> **THE PROBLEM**
Leaving nothing out, set down all the data exactly.

(Saved data entries)
========
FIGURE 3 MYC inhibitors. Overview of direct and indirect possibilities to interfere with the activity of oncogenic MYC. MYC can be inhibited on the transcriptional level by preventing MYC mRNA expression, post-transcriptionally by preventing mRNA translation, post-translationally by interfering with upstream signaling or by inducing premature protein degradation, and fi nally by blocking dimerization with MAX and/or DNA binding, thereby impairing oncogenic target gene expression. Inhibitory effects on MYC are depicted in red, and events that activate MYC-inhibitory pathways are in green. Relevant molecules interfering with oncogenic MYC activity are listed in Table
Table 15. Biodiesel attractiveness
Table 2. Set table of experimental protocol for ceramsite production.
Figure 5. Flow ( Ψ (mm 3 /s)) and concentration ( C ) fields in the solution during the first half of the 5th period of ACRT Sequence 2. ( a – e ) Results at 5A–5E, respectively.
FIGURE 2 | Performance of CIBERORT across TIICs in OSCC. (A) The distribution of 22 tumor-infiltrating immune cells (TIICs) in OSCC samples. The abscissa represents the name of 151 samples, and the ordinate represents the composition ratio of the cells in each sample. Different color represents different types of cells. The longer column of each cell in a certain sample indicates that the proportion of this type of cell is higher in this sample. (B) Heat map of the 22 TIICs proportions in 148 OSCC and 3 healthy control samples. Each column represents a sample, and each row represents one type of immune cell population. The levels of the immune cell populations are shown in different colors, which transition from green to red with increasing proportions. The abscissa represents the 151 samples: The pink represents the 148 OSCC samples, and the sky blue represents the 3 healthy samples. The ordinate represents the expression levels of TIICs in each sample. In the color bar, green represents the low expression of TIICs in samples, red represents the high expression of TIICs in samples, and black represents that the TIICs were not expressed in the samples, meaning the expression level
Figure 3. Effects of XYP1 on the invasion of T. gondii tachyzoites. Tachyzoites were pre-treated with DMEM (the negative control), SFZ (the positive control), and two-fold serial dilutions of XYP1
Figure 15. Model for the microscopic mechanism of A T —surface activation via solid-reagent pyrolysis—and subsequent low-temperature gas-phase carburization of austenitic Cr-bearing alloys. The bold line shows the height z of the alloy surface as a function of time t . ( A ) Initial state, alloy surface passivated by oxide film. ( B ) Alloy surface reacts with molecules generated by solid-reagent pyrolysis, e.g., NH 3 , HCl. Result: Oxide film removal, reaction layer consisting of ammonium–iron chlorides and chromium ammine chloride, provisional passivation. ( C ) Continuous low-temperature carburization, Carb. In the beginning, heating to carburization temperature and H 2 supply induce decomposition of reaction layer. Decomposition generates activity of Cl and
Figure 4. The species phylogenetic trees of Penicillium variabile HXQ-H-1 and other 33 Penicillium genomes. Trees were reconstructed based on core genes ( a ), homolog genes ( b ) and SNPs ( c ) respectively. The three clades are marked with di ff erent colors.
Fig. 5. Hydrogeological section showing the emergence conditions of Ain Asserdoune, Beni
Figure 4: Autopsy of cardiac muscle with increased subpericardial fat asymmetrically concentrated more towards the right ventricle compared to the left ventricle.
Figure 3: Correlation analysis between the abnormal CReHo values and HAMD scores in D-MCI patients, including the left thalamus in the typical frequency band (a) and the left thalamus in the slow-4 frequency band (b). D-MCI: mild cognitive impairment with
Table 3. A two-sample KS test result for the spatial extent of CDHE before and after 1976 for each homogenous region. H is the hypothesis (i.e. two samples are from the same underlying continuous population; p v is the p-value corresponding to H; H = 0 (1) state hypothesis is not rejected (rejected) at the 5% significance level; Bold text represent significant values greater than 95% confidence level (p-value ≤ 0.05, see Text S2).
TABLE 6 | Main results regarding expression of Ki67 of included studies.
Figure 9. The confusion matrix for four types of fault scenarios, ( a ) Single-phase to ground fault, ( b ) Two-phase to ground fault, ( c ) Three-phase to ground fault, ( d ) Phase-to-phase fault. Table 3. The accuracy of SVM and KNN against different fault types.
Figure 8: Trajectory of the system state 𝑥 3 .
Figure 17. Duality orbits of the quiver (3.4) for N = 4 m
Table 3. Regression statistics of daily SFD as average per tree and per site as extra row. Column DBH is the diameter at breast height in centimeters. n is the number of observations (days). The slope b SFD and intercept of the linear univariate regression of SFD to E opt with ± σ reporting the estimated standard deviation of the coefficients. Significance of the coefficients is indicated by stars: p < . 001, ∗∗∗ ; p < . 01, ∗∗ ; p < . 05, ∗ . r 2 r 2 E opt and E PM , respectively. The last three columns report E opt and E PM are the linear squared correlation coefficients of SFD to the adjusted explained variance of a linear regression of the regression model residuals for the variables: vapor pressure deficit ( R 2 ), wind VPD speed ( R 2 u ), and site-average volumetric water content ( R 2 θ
========
> **TASK RESPONSE**
FIGURE 3 MYC inhibitors. Overview of direct and indirect possibilities to interfere with the activity of oncogenic MYC. MYC can be inhibited on the transcriptional level by preventing MYC mRNA expression, post-transcriptionally by preventing mRNA translation, post-translationally by interfering with upstream signaling or by inducing premature protein degradation, and fi nally by blocking dimerization with MAX and/or DNA binding, thereby impairing oncogenic target gene expression. Inhibitory effects on MYC are depicted in red, and events that activate MYC-inhibitory pathways are in green. Relevant molecules interfering with oncogenic MYC activity are listed in Table
Table 15. Biodiesel attractiveness
Table 2. Set table of experimental protocol for ceramsite production.
Figure 5. Flow ( Ψ (mm 3 /s)) and concentration ( C ) fields in the solution during the first half of the 5th period of ACRT Sequence 2. ( a – e ) Results at 5A–5E, respectively.
FIGURE 2 | Performance of CIBERORT across TIICs in OSCC. (A) The distribution of 22 tumor-infiltrating immune cells (TIICs) in OSCC samples. The abscissa represents the name of 151 samples, and the ordinate represents the composition ratio of the cells in each sample. Different color represents different types of cells. The longer column of each cell in a certain sample indicates that the proportion of this type of cell is higher in this sample. (B) Heat map of the 22 TIICs proportions in 148 OSCC and 3 healthy control samples. Each column represents a sample, and each row represents one type of immune cell population. The levels of the immune cell populations are shown in different colors, which transition from green to red with increasing proportions. The abscissa represents the 151 samples: The pink represents the 148 OSCC samples, and the sky blue represents the 3 healthy samples. The ordinate represents the expression levels of TIICs in each sample. In the color bar, green represents the low expression of TIICs in samples, red represents the high expression of TIICs in samples, and black represents that the TIICs were not expressed in the samples, meaning the expression level
Figure 3. Effects of XYP1 on the invasion of T. gondii tachyzoites. Tachyzoites were pre-treated with DMEM (the negative control), SFZ (the positive control), and two-fold serial dilutions of XYP1
Figure 15. Model for the microscopic mechanism of A T —surface activation via solid-reagent pyrolysis—and subsequent low-temperature gas-phase carburization of austenitic Cr-bearing alloys. The bold line shows the height z of the alloy surface as a function of time t . ( A ) Initial state, alloy surface passivated by oxide film. ( B ) Alloy surface reacts with molecules generated by solid-reagent pyrolysis, e.g., NH 3 , HCl. Result: Oxide film removal, reaction layer consisting of ammonium–iron chlorides and chromium ammine chloride, provisional passivation. ( C ) Continuous low-temperature carburization, Carb. In the beginning, heating to carburization temperature and H 2 supply induce decomposition of reaction layer. Decomposition generates activity of Cl and
Figure 4. The species phylogenetic trees of Penicillium variabile HXQ-H-1 and other 33 Penicillium genomes. Trees were reconstructed based on core genes ( a ), homolog genes ( b ) and SNPs ( c ) respectively. The three clades are marked with di ff erent colors.
Fig. 5. Hydrogeological section showing the emergence conditions of Ain Asserdoune, Beni
Figure 4: Autopsy of cardiac muscle with increased subpericardial fat asymmetrically concentrated more towards the right ventricle compared to the left ventricle.
Figure 3: Correlation analysis between the abnormal CReHo values and HAMD scores in D-MCI patients, including the left thalamus in the typical frequency band (a) and the left thalamus in the slow-4 frequency band (b). D-MCI: mild cognitive impairment with
Table 3. A two-sample KS test result for the spatial extent of CDHE before and after 1976 for each homogenous region. H is the hypothesis (i.e. two samples are from the same underlying continuous population; p v is the p-value corresponding to H; H = 0 (1) state hypothesis is not rejected (rejected) at the 5% significance level; Bold text represent significant values greater than 95% confidence level (p-value ≤ 0.05, see Text S2).
TABLE 6 | Main results regarding expression of Ki67 of included studies.
Figure 9. The confusion matrix for four types of fault scenarios, ( a ) Single-phase to ground fault, ( b ) Two-phase to ground fault, ( c ) Three-phase to ground fault, ( d ) Phase-to-phase fault. Table 3. The accuracy of SVM and KNN against different fault types.
Figure 8: Trajectory of the system state 𝑥 3 .
Figure 17. Duality orbits of the quiver (3.4) for N = 4 m
Table 3. Regression statistics of daily SFD as average per tree and per site as extra row. Column DBH is the diameter at breast height in centimeters. n is the number of observations (days). The slope b SFD and intercept of the linear univariate regression of SFD to E opt with ± σ reporting the estimated standard deviation of the coefficients. Significance of the coefficients is indicated by stars: p < . 001, ∗∗∗ ; p < . 01, ∗∗ ; p < . 05, ∗ . r 2 r 2 E opt and E PM , respectively. The last three columns report E opt and E PM are the linear squared correlation coefficients of SFD to the adjusted explained variance of a linear regression of the regression model residuals for the variables: vapor pressure deficit ( R 2 ), wind VPD speed ( R 2 u ), and site-average volumetric water content ( R 2 θ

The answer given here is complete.